As we near the Q2 conference call next week, in what has become a ritual it seems, I have devised some questions to relay to Celsion management ahead of the call, both for them to address during their prepared remarks, or for shareholders to follow-up on during the Q&A session. It is worth mentioning again that Celsion management, coming from the CEO directly, has invited such questions ahead of conference calls. As I also mentioned before, I maintain frequent communication with other Celsion shareholders who I deeply respect, and the questions below represent our collective thoughts (thank you fellow shareholders, you know who you are):
- With Q4 right around the corner, and event rate projections relatively clear at this point, can the company still confirm DATA, not 380 PFS events, will be due by end of 2012?
- Although it has been asked before, it still bears asking again: have any new studies or data come up that make you question the historical guidance for 11-12 months median PFS for the RFA-only arm?
- What level of detail can we expect in terms of data when top-line results are finally revealed? In addition to median PFS times and hazard ratios for the whole trial, can we expect:
- Average tumor size for the trial?
- Complete ablation rates for both arms?
- Rates of local versus distant recurrence (MOST interesting for me personally)?
- OS events and trends to date?
- Side effects/Adverse events?
- Break-out of data for 3-5 versus 5-7 cm groups?
- Is the next DMC meeting still scheduled for mid-September?
- Is it the company’s expectation that 380+ confirmed PFS events will have been reached by the time this meeting occurs?
- I have asked before about the average lesion size in the HEAT study, and I know the company did not want to yet report this data. Can you at the least give us a sense for the % proportion of patients in the 3-5 cohort versus 5-7 cohort? Is it safe to say the vast majority are in the 3-5 group, or are they evenly split?
- What timeline can the company provide for when the full 372+ OS data would be made available?
- Do you believe Yakult will be able to work on a new Japanese trial with the data available from top-line? Or will they need to wait until all (including greater-matured OS) data is available?
- Ongoing Phase II colorectal liver metastases ABLATE study: Can the company report current enrollment in this trial (and number treated, if different)?
- The company will eventually have 3 ongoing HIFU studies with ThermoDox, one in Pancreatic cancer at University of Washington, one for liver metastases at Oxford, and the PII w/Philips for bone metastases.
- Pancreatic HIFU trial: As I understood from the press release, this will start with preclinical work in animal models, not human patients. Can you provide additional color on the types of questions that will be explored during these studies? Is it possible that future trials in humans involve ThermoDox plus other agents, such as gemcitabine?

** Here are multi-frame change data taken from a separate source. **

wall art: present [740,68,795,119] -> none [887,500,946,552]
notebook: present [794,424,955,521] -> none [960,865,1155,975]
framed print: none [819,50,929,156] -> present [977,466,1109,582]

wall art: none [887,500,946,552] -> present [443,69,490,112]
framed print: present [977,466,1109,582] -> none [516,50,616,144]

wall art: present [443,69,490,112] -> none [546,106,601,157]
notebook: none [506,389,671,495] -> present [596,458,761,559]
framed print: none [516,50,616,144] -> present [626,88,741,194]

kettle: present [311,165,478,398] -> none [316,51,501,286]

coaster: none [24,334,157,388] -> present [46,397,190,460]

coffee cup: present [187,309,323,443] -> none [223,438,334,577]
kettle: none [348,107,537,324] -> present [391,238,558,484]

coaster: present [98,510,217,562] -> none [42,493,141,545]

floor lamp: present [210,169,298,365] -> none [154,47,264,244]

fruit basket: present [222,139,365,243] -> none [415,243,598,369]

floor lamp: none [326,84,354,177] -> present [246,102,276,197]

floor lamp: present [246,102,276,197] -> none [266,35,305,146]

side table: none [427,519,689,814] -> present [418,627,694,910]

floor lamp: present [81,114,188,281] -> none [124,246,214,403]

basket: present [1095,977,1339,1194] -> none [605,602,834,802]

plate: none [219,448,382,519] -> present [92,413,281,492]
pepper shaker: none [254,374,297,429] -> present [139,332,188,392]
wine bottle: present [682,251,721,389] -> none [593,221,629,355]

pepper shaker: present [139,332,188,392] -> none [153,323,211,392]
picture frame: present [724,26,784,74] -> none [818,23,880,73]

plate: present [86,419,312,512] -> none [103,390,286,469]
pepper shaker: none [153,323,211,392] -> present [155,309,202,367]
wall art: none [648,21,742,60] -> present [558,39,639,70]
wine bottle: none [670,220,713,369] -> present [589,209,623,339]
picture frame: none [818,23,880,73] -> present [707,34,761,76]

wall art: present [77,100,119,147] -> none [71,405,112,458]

- Liver metastases HIFU trial: What phase study will this be, how many patients, will this look at metastases from any primary site or specified sites (colorectal, melanoma, etc.), expected timeline for completion and what primary endpoint? Will this have the same primary/secondary endpoints as the ongoing ABLATE study in CRLM?
- Have there been any updates from potential licensing partners? Is the company still leaning towards keeping rights to the US market?
- Does the company have any updated views on potential pricing of ThermoDox®?
- Does the company expect cash burn to increase following top-line data due to NDA preparation?
- Will an MAA in Europe be pursued concurrently to the NDA in the US, or after the NDA?
- As the company is likely well aware, obtaining European marketing authorization is one thing, but reimbursement is a local, country by country game. A common theme throughout Europe is having health economic data to support reimbursement. Has the company proactively thought about/started developing such data for ThermoDox®?
- I have assumed that upon NDA submission and acceptance, a priority review of 6 months is essentially guaranteed from the FDA as a function of fast-track status. Can the company confirm that this is the case?
- Per Onyx’ recent conference call, it appears data from the adjuvant Nexavar trial following resection or ablation won’t be available until 2014. What competitive threat does the company perceive from early line use of Nexavar in the adjuvant setting?
I look forward to what should be a very interesting call, as there have been new developments on a couple fronts (Philips HIFU PII, RCW abstract acceptance at ESMO, etc.), and I expect we will get some more color on the HEAT study. As a reminder, it is scheduled for this coming Tuesday, the 14th, at 11AM ET/8AM PT.